Exercise details = Reproduce each line of the listing exactly.

Data records =

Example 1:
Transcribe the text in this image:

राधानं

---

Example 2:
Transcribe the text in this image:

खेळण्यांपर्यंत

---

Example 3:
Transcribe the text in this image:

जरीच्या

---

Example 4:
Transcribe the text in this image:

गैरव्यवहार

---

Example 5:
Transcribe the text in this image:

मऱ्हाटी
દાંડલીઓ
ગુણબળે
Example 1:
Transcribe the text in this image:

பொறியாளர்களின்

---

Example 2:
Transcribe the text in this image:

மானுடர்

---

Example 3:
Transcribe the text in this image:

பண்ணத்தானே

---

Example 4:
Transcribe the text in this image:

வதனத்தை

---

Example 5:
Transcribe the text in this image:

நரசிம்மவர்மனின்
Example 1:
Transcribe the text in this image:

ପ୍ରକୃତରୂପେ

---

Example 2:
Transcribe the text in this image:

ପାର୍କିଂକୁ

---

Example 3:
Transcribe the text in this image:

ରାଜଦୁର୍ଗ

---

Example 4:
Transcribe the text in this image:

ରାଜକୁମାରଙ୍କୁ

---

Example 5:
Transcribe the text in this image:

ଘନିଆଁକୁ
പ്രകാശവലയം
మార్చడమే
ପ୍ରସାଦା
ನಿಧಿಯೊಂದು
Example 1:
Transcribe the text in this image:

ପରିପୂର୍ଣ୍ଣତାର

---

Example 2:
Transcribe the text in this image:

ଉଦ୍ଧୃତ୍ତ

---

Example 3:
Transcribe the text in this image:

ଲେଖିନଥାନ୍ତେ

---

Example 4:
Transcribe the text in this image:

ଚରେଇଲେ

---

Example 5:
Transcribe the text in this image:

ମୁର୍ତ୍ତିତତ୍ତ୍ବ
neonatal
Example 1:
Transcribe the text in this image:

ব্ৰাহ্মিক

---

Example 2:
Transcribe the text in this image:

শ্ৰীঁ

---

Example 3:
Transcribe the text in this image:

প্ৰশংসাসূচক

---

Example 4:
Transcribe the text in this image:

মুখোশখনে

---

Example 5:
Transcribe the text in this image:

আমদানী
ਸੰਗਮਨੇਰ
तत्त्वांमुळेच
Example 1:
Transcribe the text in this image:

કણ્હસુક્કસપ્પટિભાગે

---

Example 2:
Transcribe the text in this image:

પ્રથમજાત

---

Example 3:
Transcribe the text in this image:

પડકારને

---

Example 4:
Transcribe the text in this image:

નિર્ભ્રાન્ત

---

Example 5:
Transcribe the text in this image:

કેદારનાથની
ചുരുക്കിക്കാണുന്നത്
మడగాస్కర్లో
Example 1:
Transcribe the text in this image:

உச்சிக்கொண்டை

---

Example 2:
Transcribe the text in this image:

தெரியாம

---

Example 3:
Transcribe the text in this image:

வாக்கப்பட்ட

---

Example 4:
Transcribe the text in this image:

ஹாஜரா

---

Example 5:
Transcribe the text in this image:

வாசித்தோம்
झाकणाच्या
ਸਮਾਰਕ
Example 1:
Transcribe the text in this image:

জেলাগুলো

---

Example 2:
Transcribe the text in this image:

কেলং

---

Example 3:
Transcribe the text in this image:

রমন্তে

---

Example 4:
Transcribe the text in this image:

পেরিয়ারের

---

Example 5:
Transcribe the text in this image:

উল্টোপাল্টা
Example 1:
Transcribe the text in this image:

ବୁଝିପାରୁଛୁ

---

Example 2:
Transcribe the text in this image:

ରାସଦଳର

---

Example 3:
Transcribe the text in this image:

Expected answer =
Example 1:
Transcribe the text in this image:

राधानं

---

Example 2:
Transcribe the text in this image:

खेळण्यांपर्यंत

---

Example 3:
Transcribe the text in this image:

जरीच्या

---

Example 4:
Transcribe the text in this image:

गैरव्यवहार

---

Example 5:
Transcribe the text in this image:

मऱ्हाटी
દાંડલીઓ
ગુણબળે
Example 1:
Transcribe the text in this image:

பொறியாளர்களின்

---

Example 2:
Transcribe the text in this image:

மானுடர்

---

Example 3:
Transcribe the text in this image:

பண்ணத்தானே

---

Example 4:
Transcribe the text in this image:

வதனத்தை

---

Example 5:
Transcribe the text in this image:

நரசிம்மவர்மனின்
Example 1:
Transcribe the text in this image:

ପ୍ରକୃତରୂପେ

---

Example 2:
Transcribe the text in this image:

ପାର୍କିଂକୁ

---

Example 3:
Transcribe the text in this image:

ରାଜଦୁର୍ଗ

---

Example 4:
Transcribe the text in this image:

ରାଜକୁମାରଙ୍କୁ

---

Example 5:
Transcribe the text in this image:

ଘନିଆଁକୁ
പ്രകാശവലയം
మార్చడమే
ପ୍ରସାଦା
ನಿಧಿಯೊಂದು
Example 1:
Transcribe the text in this image:

ପରିପୂର୍ଣ୍ଣତାର

---

Example 2:
Transcribe the text in this image:

ଉଦ୍ଧୃତ୍ତ

---

Example 3:
Transcribe the text in this image:

ଲେଖିନଥାନ୍ତେ

---

Example 4:
Transcribe the text in this image:

ଚରେଇଲେ

---

Example 5:
Transcribe the text in this image:

ମୁର୍ତ୍ତିତତ୍ତ୍ବ
neonatal
Example 1:
Transcribe the text in this image:

ব্ৰাহ্মিক

---

Example 2:
Transcribe the text in this image:

শ্ৰীঁ

---

Example 3:
Transcribe the text in this image:

প্ৰশংসাসূচক

---

Example 4:
Transcribe the text in this image:

মুখোশখনে

---

Example 5:
Transcribe the text in this image:

আমদানী
ਸੰਗਮਨੇਰ
तत्त्वांमुळेच
Example 1:
Transcribe the text in this image:

કણ્હસુક્કસપ્પટિભાગે

---

Example 2:
Transcribe the text in this image:

પ્રથમજાત

---

Example 3:
Transcribe the text in this image:

પડકારને

---

Example 4:
Transcribe the text in this image:

નિર્ભ્રાન્ત

---

Example 5:
Transcribe the text in this image:

કેદારનાથની
ചുരുക്കിക്കാണുന്നത്
మడగాస్కర్లో
Example 1:
Transcribe the text in this image:

உச்சிக்கொண்டை

---

Example 2:
Transcribe the text in this image:

தெரியாம

---

Example 3:
Transcribe the text in this image:

வாக்கப்பட்ட

---

Example 4:
Transcribe the text in this image:

ஹாஜரா

---

Example 5:
Transcribe the text in this image:

வாசித்தோம்
झाकणाच्या
ਸਮਾਰਕ
Example 1:
Transcribe the text in this image:

জেলাগুলো

---

Example 2:
Transcribe the text in this image:

কেলং

---

Example 3:
Transcribe the text in this image:

রমন্তে

---

Example 4:
Transcribe the text in this image:

পেরিয়ারের

---

Example 5:
Transcribe the text in this image:

উল্টোপাল্টা
Example 1:
Transcribe the text in this image:

ବୁଝିପାରୁଛୁ

---

Example 2:
Transcribe the text in this image:

ରାସଦଳର

---

Example 3:
Transcribe the text in this image:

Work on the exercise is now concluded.